This past week I went to a local elementary school for their Career Day. The fifth graders had a few professionals from the area come in and spend 20 minutes with each class to talk about their careers and answer questions with the kids. I talked about aerospace engineering and rocket science. I showed a short movie about the industry and gave them a paper airplane sheet to take home and experiment with. They had great questions…hopefully I gave them great answers. 🙂
It was a fun experience, and if there is someone in the class who saw or heard something that gives them a spark of interest to pursue a career in a STEM field, it was a productive morning.
One thing I learned from the teacher who invited me was that earlier in the week the school had celebrated a STEM banquet. What a concept!
We’ve all been to sports banquets in schools (or known about them).
We’ve all been to music concerts in schools (or heard about them).
We’ve all been to end-of-year graduation ceremonies and award ceremonies.
Wouldn’t it be great if a school had enough happening with STEM subjects and activities–things like robotics clubs, rocket clubs, maker clubs, STEM scholarships, science fairs–that it justified an evening event to celebrate and recognize all of the students, teachers, parents, and volunteers who were doing great things???
Of course, it takes some hard work to put on an event like a STEM banquet. But the public recognition and support from administrators and parents make a very strong statement about how important these subjects are.
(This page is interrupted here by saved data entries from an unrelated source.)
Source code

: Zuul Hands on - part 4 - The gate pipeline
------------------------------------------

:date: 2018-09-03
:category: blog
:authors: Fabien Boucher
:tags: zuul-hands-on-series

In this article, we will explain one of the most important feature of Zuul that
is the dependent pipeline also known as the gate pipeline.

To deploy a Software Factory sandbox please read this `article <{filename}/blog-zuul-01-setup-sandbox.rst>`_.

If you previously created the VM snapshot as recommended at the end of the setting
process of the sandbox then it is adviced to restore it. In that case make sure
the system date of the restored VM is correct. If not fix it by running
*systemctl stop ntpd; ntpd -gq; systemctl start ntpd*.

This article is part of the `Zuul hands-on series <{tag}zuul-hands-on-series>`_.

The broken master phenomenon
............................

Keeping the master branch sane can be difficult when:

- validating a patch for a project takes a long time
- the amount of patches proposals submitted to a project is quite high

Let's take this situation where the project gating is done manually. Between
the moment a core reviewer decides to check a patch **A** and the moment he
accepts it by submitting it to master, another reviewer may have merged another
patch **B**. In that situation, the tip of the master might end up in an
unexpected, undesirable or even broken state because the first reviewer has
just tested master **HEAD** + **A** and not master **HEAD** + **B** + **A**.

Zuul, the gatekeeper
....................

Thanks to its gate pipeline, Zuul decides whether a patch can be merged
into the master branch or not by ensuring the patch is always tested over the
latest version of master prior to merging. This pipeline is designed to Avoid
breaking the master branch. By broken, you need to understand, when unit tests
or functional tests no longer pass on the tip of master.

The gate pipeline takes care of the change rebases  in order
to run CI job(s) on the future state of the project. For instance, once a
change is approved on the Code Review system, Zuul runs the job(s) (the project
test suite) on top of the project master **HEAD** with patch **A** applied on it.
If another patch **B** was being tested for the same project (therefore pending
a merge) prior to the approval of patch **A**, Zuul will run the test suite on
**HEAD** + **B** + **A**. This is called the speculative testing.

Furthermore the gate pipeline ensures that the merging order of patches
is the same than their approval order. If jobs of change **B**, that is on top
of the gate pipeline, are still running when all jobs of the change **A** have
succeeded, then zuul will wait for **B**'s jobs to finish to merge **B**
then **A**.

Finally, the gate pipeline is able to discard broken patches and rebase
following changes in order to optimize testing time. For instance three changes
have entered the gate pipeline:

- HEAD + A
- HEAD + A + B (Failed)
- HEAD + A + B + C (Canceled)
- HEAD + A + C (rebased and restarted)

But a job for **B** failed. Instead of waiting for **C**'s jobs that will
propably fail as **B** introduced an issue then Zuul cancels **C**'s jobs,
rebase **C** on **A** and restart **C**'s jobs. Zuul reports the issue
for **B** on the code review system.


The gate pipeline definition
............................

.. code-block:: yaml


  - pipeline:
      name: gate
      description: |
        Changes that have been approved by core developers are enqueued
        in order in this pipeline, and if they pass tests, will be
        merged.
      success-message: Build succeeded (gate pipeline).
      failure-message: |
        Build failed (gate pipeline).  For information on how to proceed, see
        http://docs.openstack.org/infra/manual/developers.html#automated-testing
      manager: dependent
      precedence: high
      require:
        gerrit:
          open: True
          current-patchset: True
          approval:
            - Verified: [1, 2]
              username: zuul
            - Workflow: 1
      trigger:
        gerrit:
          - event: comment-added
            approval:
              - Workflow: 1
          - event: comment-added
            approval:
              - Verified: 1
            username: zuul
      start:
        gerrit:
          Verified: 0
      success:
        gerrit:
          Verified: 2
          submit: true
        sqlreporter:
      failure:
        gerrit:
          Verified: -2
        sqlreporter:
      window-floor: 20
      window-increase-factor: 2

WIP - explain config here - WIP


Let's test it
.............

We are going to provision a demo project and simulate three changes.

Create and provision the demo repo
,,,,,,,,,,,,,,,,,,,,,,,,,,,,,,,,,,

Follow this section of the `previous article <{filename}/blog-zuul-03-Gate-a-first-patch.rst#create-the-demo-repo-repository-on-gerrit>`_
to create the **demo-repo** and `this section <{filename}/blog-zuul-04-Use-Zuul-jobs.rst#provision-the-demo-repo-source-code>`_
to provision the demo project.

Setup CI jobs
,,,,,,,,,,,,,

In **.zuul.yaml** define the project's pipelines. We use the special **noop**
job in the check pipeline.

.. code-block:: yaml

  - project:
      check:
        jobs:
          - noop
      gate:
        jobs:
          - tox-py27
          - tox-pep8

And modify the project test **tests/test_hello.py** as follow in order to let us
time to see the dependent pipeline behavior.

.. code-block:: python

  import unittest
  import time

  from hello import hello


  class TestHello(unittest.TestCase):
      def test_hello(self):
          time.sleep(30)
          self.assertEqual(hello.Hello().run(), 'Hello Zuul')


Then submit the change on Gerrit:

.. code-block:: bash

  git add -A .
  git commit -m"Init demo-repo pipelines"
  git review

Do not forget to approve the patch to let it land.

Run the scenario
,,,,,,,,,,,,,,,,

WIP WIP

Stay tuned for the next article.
Some kids need this positive encouragement and validation to keep going. We might like to think studying and working hard are an end in themselves (which I do, in many ways). But we don’t seem to have this attitude for our school sports teams, do we? Celebrations and recognitions are always a huge part of those activities.
I bet if our schools had more STEM banquets, more kids would have a reason to start and persist with some STEM subjects–and, ultimately–careers. For every kid who is motivated and encouraged to continue after that, it’s a great reason to do it.
If I can get a website from the school I visited that describes or highlights their STEM banquet, I’ll add it here later. For now, here is another school’s STEM banquet that you can check out for ideas.
If you have kids in K-12 school, or work in that setting, look for the STEM banquet in your school year! And if it doesn’t exist yet, start a conversation about it!